Перед Любкой стоял один из охранников, лицо сытое, нос крупный и мягкий, а глаза усмешливые, он держал, покручивая в пальцах, лесную фиалку, нюхал. Цветок был густо-синий, а сердечко зеленое, это она почему-то сразу приметила, что сердечко зеленое.
«Чего он?» — безотчетно подумала. Медленно пошла от зоны. «Племянник?» — сама собой обострялась память. Ну да... Тот самый, который приходил с Вербуком. Когда дом отбирали. Тупальский, кажется. При Алеше его в городе не было, и Алеша, наверно, не знает про него. Может, и этот Тупальский ничего не ведает тут про Алешу. И теперь узнает, будет ли лучше от этого для Алеши? Ох, грех на греху!
Любка шла серединой дороги, взбивая ослабленными ногами пухлую, прогретую солнцем буровато-черную пыль, на которой следы ног обращались в борозду.
В знойной белесой высоте, ища у облаков прохлады, лениво продолжали кружить все те же птицы.

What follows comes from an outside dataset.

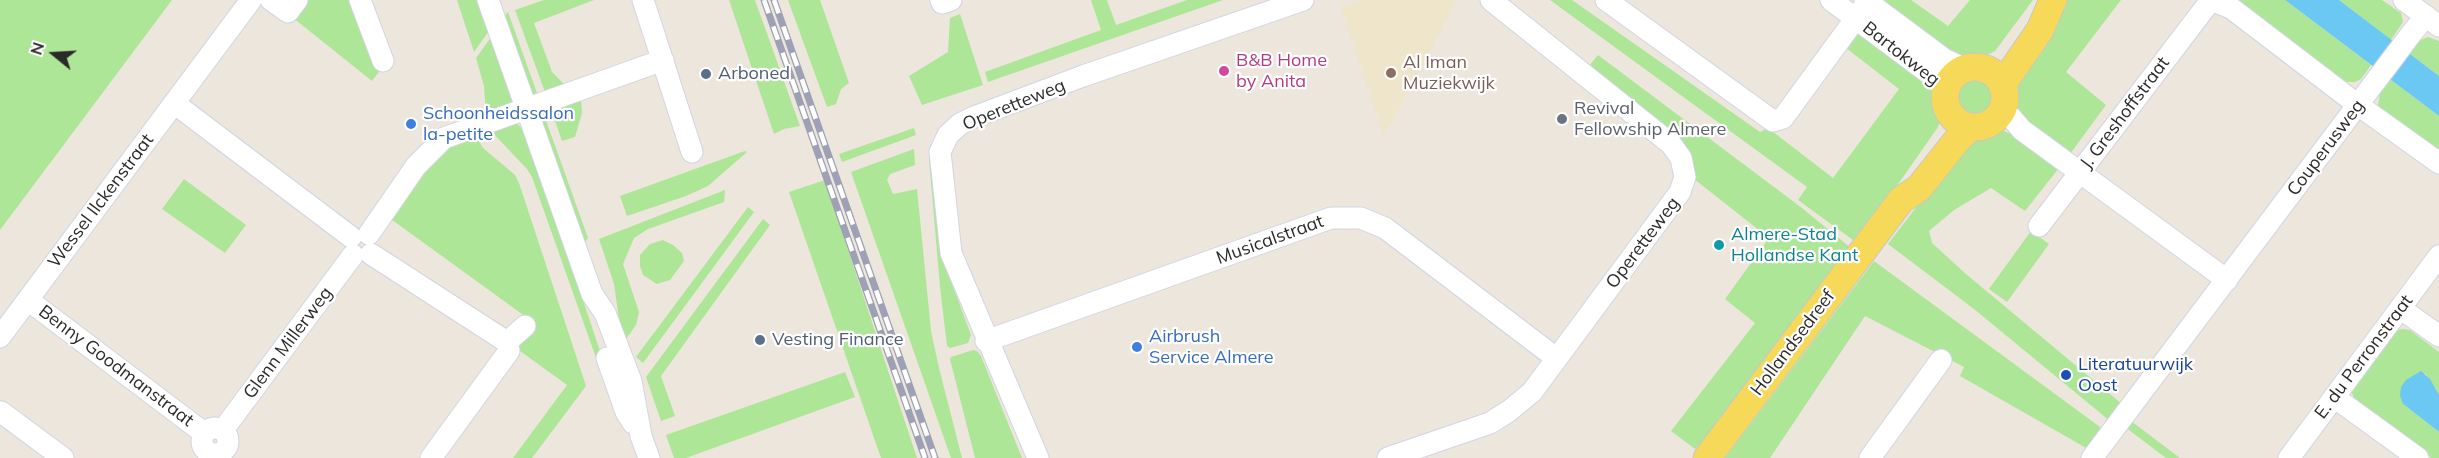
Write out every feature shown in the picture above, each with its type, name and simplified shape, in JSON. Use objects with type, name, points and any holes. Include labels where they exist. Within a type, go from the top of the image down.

Теперь вся надежда на главного тут начальника, к которому надо пойти, сейчас же пойти. «Он-то поймет, — думала она, — поймет, что детям без отца — никак. Потому велит отпустить... Конечно, велит. До срока. Надо вот только все как следует обсказать, он велит...»
Под тыном, тянущимся далеко вниз по скату горы, в тени, на пустой, заглаженной до лоска каменной плите, два немолодых солдата забавлялись тем, что кидали медную денежку. Любка приостановилась, ссунув со спины котомку.
— Из каких мест будешь, пригожая? — спросил солдат, задержав в руке пойманную в воздухе денежку.
Любка не знала, насколько судьба мужа зависит от этих людей, поклонилась им низко. От такого поклона кофта ее, тонкая, с рядком мелких пуговиц, упруго набухла в груди.